Schon wieder hat ein neues Jahr begonnen – schon wieder gab es in den letzten Wochen musikalische Jahresbestenlisten auf die Ohren, so weit das Auge reicht. Ob generell Musik oder "nur" Rap, ob Alben oder Tracks – alles wurde rauf und runter bewertet, als gäb's kein Morgen mehr. Da machen wir natürlich mit! … kleiner Scherz. Aber: Über manche Songs und Alben möchten wir doch noch ein paar Worte verlieren. Musikalische Werke, die uns im vergangenen Jahr im Bereich Rap, vornehmlich deutschem Rap, begeistert und beeindruckt haben. Die in uns etwas ausgelöst und uns bewegt haben. Oder die wir aus irgendeinem weiteren Grund, den wir Euch gerne verraten, noch einmal besonders hervorheben möchten. In diesem Sinne: Vorhang auf für unseren Jahresrückblick, verpackt in die schöne Hülle des musikalischen MZEE Recaps 2024.
Wir gehen in die Finsternis rein.
Du verkaufst dein Arsch für paar Instagram Likes.
Ich weiß ehrlich gesagt immer noch nicht genau, warum ich "Dietrich Vol. 1" von Dietrich so mag. Man könnte nämlich mit den negativen Facetten, die sich auf dem Album finden, auch einfach einen Verriss schreiben, wenn man ganz ehrlich ist. Da wären die vollkommen unnötigen homophoben Lines – von den frauenfeindlichen ganz zu schweigen – oder die teilweise wirklich unglaublich faul geschriebenen Songs. Wer ganz viel Langeweile hat, kann ja mal hören, wie viele der Zeilen mit "Und ich" beginnen. Auch die Beats sind teilweise wirklich so einfallslos, dass sich kein zweites Mal Hören zu lohnen scheint. Thematisch passiert sowieso nicht viel neben Streit auf der Straße, Drogen verkaufen, Drogen konsumieren und Verrat auf der Straße. Auf den ersten Blick sticht das Album kein Stück aus der Masse heraus.
Auf den Zweiten aber passt hier trotzdem alles hervorragend. Ja, die Beats sind teilweise tatsächlich nicht das Gelbe vom Ei. "Zu Tief" und "Finsternis" zum Beispiel sind aber richtige Brecher. Auch passt der musikalische Zusammenhang. Das Album lässt sich ohne Probleme am Stück durchhören, weil die geschaffene Atmosphäre über jeden Track hinweg trägt. Daran hat selbstverständlich auch der Rapper selbst einen großen Verdienst. Ja, Dietrich hätte sich auch den ein oder anderen Gedanken mehr über seine Texte machen können. Allerdings schafft er gerade dadurch, dass die Zeilen manchmal fast gefreestylet wirken, eine Unmittelbarkeit, die diese Schwäche mehr als ausgleicht. Hier werden eben die Emotionen, die gerade gefühlt werden, direkt auf den Song gepackt. Da bleibt keine Zeit für große Revisionen. "Authentizität und kein Fick geben vor Feingeistigkeit" scheint das Konzept zu sein – und es funktioniert fantastisch. Und auch dass 2024 immer noch "Schwuchtel" gesagt wird, ohne sich dafür zu schämen, wirkt irgendwie nicht mehr ganz so peinlich, wenn zwei Songs später von sich selbst als "Kakerlake" geredet wird. Und das ohne jegliche Ironie oder doppelten Boden.

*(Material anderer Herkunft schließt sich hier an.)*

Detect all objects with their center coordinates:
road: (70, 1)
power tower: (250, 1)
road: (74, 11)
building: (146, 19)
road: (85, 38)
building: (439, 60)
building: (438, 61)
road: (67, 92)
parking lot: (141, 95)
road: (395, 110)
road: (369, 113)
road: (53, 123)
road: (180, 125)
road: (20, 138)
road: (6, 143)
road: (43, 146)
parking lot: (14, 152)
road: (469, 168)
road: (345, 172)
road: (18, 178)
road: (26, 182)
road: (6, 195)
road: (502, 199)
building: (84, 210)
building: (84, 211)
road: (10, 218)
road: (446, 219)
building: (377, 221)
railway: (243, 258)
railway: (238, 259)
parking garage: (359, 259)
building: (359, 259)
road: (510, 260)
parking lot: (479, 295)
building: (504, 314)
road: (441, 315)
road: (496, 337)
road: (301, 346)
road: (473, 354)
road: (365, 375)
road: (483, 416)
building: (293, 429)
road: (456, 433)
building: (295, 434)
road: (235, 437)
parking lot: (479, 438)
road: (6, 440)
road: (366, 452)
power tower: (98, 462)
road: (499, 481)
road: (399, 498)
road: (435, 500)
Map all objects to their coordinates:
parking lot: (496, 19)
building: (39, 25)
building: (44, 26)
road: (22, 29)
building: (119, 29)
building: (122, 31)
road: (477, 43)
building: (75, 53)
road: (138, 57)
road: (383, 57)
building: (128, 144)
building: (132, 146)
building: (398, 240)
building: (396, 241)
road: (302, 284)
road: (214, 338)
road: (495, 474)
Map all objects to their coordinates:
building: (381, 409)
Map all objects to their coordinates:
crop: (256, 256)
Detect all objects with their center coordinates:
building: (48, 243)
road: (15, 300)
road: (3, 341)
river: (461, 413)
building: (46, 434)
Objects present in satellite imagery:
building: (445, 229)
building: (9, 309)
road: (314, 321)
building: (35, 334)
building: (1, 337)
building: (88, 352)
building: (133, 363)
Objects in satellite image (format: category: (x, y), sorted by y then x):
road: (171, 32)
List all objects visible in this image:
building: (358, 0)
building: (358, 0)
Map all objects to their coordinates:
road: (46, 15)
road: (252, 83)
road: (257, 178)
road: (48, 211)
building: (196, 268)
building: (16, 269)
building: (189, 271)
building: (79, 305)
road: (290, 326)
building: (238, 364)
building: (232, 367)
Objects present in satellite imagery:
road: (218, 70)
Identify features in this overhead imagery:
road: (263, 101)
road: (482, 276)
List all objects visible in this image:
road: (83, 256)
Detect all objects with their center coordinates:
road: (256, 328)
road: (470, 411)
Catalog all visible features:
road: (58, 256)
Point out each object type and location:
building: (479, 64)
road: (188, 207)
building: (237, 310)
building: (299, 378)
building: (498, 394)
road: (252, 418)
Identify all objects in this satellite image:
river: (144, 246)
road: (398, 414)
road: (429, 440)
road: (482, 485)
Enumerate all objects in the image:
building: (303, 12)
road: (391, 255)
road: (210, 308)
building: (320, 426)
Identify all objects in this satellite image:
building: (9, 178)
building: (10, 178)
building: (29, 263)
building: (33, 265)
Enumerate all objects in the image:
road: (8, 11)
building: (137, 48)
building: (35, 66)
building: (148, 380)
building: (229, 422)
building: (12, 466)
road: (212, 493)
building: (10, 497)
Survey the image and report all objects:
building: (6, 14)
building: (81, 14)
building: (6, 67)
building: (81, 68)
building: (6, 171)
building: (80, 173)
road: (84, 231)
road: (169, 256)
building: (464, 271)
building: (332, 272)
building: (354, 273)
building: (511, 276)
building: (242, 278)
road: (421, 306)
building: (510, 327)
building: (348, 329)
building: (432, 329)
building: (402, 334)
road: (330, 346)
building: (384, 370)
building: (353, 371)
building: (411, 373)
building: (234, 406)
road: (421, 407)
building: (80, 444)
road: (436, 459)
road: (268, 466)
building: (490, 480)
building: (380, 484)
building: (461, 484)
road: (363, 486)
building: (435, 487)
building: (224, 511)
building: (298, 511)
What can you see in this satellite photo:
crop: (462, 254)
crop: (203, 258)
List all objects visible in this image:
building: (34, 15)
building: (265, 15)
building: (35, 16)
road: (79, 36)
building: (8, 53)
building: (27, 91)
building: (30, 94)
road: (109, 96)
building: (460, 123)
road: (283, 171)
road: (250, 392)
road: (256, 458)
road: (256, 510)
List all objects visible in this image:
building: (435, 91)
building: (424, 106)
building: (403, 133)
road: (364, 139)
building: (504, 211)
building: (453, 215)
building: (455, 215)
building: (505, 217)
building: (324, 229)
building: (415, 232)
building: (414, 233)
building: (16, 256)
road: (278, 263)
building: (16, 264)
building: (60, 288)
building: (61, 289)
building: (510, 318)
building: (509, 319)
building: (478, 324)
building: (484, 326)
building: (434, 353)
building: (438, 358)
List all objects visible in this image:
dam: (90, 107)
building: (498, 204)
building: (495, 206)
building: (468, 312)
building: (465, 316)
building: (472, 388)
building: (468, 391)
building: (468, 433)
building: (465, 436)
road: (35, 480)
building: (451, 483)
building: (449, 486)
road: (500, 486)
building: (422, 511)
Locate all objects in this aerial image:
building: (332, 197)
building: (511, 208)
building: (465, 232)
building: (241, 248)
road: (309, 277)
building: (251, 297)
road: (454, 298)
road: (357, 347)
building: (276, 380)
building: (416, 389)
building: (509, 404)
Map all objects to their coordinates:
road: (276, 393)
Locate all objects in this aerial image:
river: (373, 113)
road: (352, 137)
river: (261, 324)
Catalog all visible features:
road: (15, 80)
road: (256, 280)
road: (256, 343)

Insgesamt werde ich das Album in zwei Jahren wahrscheinlich nicht mehr hören. Aber im vergangenen Jahr hat es unglaublich Spaß gemacht und mit "Goldketten Silberketten" einen der besten Tracks 2024 geliefert. Das reicht vollkommen für jetzt und macht Hoffnung, dass da noch viel mehr kommen wird.